___ DATASET EXTRACT

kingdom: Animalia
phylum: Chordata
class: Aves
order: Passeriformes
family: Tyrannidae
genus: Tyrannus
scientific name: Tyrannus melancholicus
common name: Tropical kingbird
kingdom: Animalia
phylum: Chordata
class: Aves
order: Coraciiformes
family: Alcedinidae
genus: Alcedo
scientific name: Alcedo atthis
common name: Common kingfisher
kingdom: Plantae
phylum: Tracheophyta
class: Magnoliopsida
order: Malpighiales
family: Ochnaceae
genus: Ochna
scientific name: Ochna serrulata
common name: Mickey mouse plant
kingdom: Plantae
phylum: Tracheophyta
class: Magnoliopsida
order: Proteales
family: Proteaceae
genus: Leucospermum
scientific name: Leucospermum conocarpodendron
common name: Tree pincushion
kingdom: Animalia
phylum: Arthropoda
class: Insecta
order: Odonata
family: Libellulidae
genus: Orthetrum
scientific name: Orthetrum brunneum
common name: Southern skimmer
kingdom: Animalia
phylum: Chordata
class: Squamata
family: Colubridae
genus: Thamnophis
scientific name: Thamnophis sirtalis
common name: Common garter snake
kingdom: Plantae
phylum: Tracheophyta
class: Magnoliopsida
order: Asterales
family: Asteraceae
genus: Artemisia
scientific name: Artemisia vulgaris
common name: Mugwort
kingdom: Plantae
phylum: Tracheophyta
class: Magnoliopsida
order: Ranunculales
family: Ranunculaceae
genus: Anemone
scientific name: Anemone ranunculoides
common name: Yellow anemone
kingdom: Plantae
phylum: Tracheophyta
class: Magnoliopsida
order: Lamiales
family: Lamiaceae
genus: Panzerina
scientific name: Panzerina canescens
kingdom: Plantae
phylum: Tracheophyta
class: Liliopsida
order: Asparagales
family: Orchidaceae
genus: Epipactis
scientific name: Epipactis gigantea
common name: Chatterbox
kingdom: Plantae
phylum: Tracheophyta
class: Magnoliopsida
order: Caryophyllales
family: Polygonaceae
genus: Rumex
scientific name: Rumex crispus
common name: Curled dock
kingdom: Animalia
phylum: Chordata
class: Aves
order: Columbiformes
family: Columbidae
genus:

______

REQUIRED TASK:
Put every line from all the rows above into one numbered list, leaving out any blank lines.

FULL RESPONSE:
1. kingdom: Animalia
2. phylum: Chordata
3. class: Aves
4. order: Passeriformes
5. family: Tyrannidae
6. genus: Tyrannus
7. scientific name: Tyrannus melancholicus
8. common name: Tropical kingbird
9. kingdom: Animalia
10. phylum: Chordata
11. class: Aves
12. order: Coraciiformes
13. family: Alcedinidae
14. genus: Alcedo
15. scientific name: Alcedo atthis
16. common name: Common kingfisher
17. kingdom: Plantae
18. phylum: Tracheophyta
19. class: Magnoliopsida
20. order: Malpighiales
21. family: Ochnaceae
22. genus: Ochna
23. scientific name: Ochna serrulata
24. common name: Mickey mouse plant
25. kingdom: Plantae
26. phylum: Tracheophyta
27. class: Magnoliopsida
28. order: Proteales
29. family: Proteaceae
30. genus: Leucospermum
31. scientific name: Leucospermum conocarpodendron
32. common name: Tree pincushion
33. kingdom: Animalia
34. phylum: Arthropoda
35. class: Insecta
36. order: Odonata
37. family: Libellulidae
38. genus: Orthetrum
39. scientific name: Orthetrum brunneum
40. common name: Southern skimmer
41. kingdom: Animalia
42. phylum: Chordata
43. class: Squamata
44. family: Colubridae
45. genus: Thamnophis
46. scientific name: Thamnophis sirtalis
47. common name: Common garter snake
48. kingdom: Plantae
49. phylum: Tracheophyta
50. class: Magnoliopsida
51. order: Asterales
52. family: Asteraceae
53. genus: Artemisia
54. scientific name: Artemisia vulgaris
55. common name: Mugwort
56. kingdom: Plantae
57. phylum: Tracheophyta
58. class: Magnoliopsida
59. order: Ranunculales
60. family: Ranunculaceae
61. genus: Anemone
62. scientific name: Anemone ranunculoides
63. common name: Yellow anemone
64. kingdom: Plantae
65. phylum: Tracheophyta
66. class: Magnoliopsida
67. order: Lamiales
68. family: Lamiaceae
69. genus: Panzerina
70. scientific name: Panzerina canescens
71. kingdom: Plantae
72. phylum: Tracheophyta
73. class: Liliopsida
74. order: Asparagales
75. family: Orchidaceae
76. genus: Epipactis
77. scientific name: Epipactis gigantea
78. common name: Chatterbox
79. kingdom: Plantae
80. phylum: Tracheophyta
81. class: Magnoliopsida
82. order: Caryophyllales
83. family: Polygonaceae
84. genus: Rumex
85. scientific name: Rumex crispus
86. common name: Curled dock
87. kingdom: Animalia
88. phylum: Chordata
89. class: Aves
90. order: Columbiformes
91. family: Columbidae
92. genus:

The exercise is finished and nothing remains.